*Questions on the material*.
(a) In the Nottingham genetics page, into how many main areas is research in the Institute of Genetics split?
(b) Resume the Nottingham genetics page after its last sentence.

About Genetics, BSc - at University of Nottingham
Research in the Institute of Genetics is split into five main areas.
Population and Evolutionary Genetics
The School has an internationally recognised collection of population and evolutionary geneticists, employing molecular techniques and bioinformatics to address fundamental evolutionary problems.
Research carried out in this section includes: studies on molecular evolution by computer analysis of DNA and protein sequences; evolution of AIDS viruses; the genetic changes that are associated with speciation; evolution of transposable elements and genome structure.
Human Genetics
Within the Human Genetics group there is an emphasis on the role of repetitive DNA sequences in health and disease, and in chromosome stability. Research includes: the molecular basis of myotonic dystrophy and the identification of genes involved in cardiac development; artificial chromosomes and chromosome segregation; human genetic diversity, copy number analysis; molecular genetics of muscle disease; mouse models of muscle disorders; molecular genetic approaches to anthropology and human population genetics; human genetic variation and resistance to infectious disease.
Fungal Biology and Genetics
Research within the Group is focused on fungi, including yeasts and filamentous fungi. We are interested in the physiology, biochemistry and molecular genetics of fungi in relation to the interaction of fungi with other species (lichen biology) and their environment, and with the use of fungi as cell factories for the production of proteins (for applications and for basic studies of the relationship between structure and function) and pharmaceuticals. We are interested in stress response mechanisms in yeasts and filamentous fungi and in the epigenetic control of transcription.

*Material supplied*.
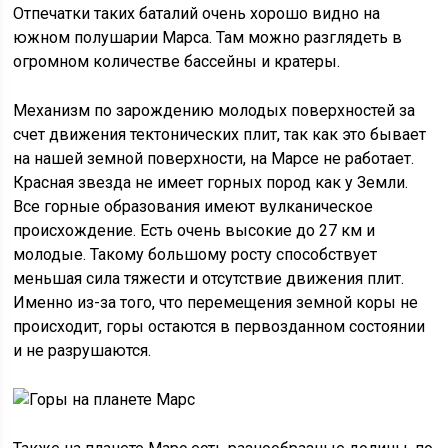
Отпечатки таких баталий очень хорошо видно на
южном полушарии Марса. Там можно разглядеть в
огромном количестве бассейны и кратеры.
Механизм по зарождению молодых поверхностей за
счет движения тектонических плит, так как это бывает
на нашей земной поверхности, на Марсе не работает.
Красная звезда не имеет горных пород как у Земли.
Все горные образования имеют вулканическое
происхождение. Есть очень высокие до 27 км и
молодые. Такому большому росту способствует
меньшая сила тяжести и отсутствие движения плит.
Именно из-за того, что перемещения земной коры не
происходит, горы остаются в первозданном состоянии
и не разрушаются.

---

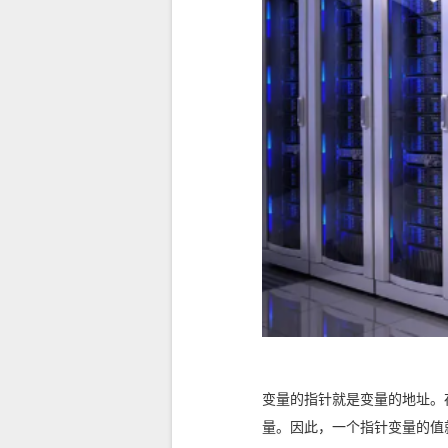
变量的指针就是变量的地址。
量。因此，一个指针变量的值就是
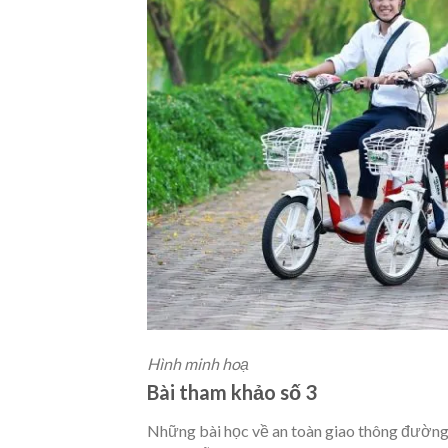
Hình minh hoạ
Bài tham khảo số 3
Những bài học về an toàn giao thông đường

*Results in order*.
(a) Five.

(b)
Developmental Genetics and Gene Control
Our group focuses on the eukaryotic gene expression and the genetics of vertebrate embryonic development. Developmental studies are focussed largely upon the mechanisms that control stem cell fate. These include studies of the nervous system, germ cells and bone marrow derived stem cells. Our work on the control of gene expression address the machinery used by cells to achieve appropriate levels of functional transcripts. These studies include control of transcription and the mechanisms of RNA maturation.
Molecular Microbiology and Genome Dynamics
Our groups focus on systems responsible for maintaining genome integrity and securing accurate chromosome transmission in bacteria, archaea, yeast and vertebrates and on the genetics and biochemistry of bacterial motility. Specific projects focus on chromosome biology, the mechanics of homologous recombination and DNA repair, flagellar motors and motile predatory bacteria.